SP Kennel is a premier sled dog racing kennel in Two Rivers, Alaska, dedicated to the individual dog through excellent health, nutrition, training and specialized care.

Wednesday, October 10, 2007

Fall Training


The sleet is falling and the dogs are howling. For us, this equates to Fall Training. This is a “lump sum” term for the seasonal start of training our sled dogs. Fall Training should be clarified.

In human terms, Fall Training would liken to the chores, work and mental concentration that begin again after a long relaxing vacation. Perhaps you were on a month-long Mediterranean cruise. While cruising you notice your waistline expanding and that Nautilus Workout Room doesn’t out rank the 24-hour “Dessert Bar”. You are probably packing a few extra pounds. You are also mentally out of the loop as far as your job, your home, you bills, and your social obligations. It definitely takes a few days to get back into the grind.

Well, let’s consider that our dogs took an extended vacation. Not only are we trying to get one canine back into the program. We are working with the minds and bodies of every dog in the dog yard!

The adult racers, those between the age of 2 and 9, are the core of the yard. They are excited to get back into the harnesses, but they also know what is expected from them. They have all had at least one season of training and some of them have had many additional years. Even the first day of Fall Training, we can generally hook up rather large dog team to an ATV 4 wheeler and start to put on miles.

We start with distances that everyone would scoff at later in the season. We might run 3 to 5 miles until everyone looks like they have their wind and stamina. Our speed is kept down to 8 to 10 mph. We do this by gearing the ATV in a lower gear so that the dogs are actually pulling against the engine. If we were to use the brakes all of the time we’d have none left by October! Slowly we increase distances, speeds and the dogs improve their endurance. We then begin to incorporate speed intervals and hill training in our work outs. Of course, just like human beings, dogs require rest days to recuperate their muscles, so we have to manage the training calendar precisely. No dog will get any more then 2 days off through out the season.

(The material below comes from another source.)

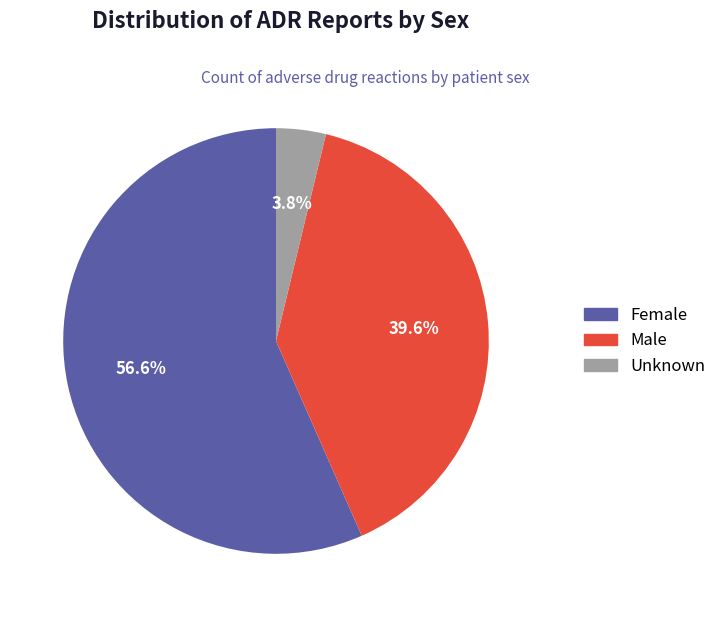

Does Male represent more than half of the total?

No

Manners and obedience are of great importance during Fall Training. The behavior that is deemed acceptable this time of year will be expected through out the season. Manners include a lot of things, for instance: allowing us to harness them (did I mention that they are quite excited?). I have to admit that I have received a black eye or big lip from an overly exuberant dog. I TRY not to get irritated if this happens, for I know that they are quite energized. But, it becomes obvious at this time that we must teach them exactly what acceptable behavior is.



Heidi “Lining out” at a race start.




Manners also include “lining out”. The ManMat harness system that we have been using for several years does not use a neck line from the dog’s collar to the mainline. The dog is only attached to the mainline with one tug line to his/her harness. Therefore, a dog can face any direction they want and thus pull in any direction as well. This could result in complete chaos if the dogs weren’t actually taught the obedience of “lining out” in the correct direction.

Manners also include a dog’s behavior toward other dogs. Our dogs generally get along. In the yard, the dogs live at houses that are quite close together. They can touch one other and play a lot with their neighbors - commonly siblings.




Spot and Bisquit spend an afternoon playing





But, while hooking up a team, arguments can happen. In all honesty, our dogs are not generally “fighters” but squabbles occur once in a while. There is usually a simple reason behind a quarrel and it can often be rectified by monitoring partners. Some dogs are relatively patient as they wait to go. These dogs are generally conscientious and thoughtful. But, other dogs are CRAZY and they appear out of their minds at times as they shriek and wail – simply excited to go! These high energy athletes jump up and down and all over. They might even jump on top of their running partner because they can not contain their enthusiasm. You can see how one dog might annoy another.

Obedience is expected during and after a training run. After the run, the dogs come into the yard and stay lined out. We then go around to all of their dog houses and place a treat or dog food on the roof. We walk to the front of the dog team and, starting with the leaders, we let every dog run back to their respective houses. This helps us to monitor their post run condition. Many of the dogs have lived at the same house for years, so it doesn’t seem that far fetched to expect a dog to know where he/she lives. I believe that the more you expect from a dog, the more it will rise to the occasion and try to please you. Of course, dogs will be dogs and Tony will stop at Butterscotch’s house and eat his treat prior to returning to his own house for a treat. Or Teddy insists on running over to play with the retired dogs prior to returning to her house. But, all in all, if you account for the individuals in the yard, most of the dogs will head home.

Our major goals in Fall Training are to begin our training season with a positive, fun outlook and establish acceptable behavior patterns. This way, ALL of us will enjoy mushing.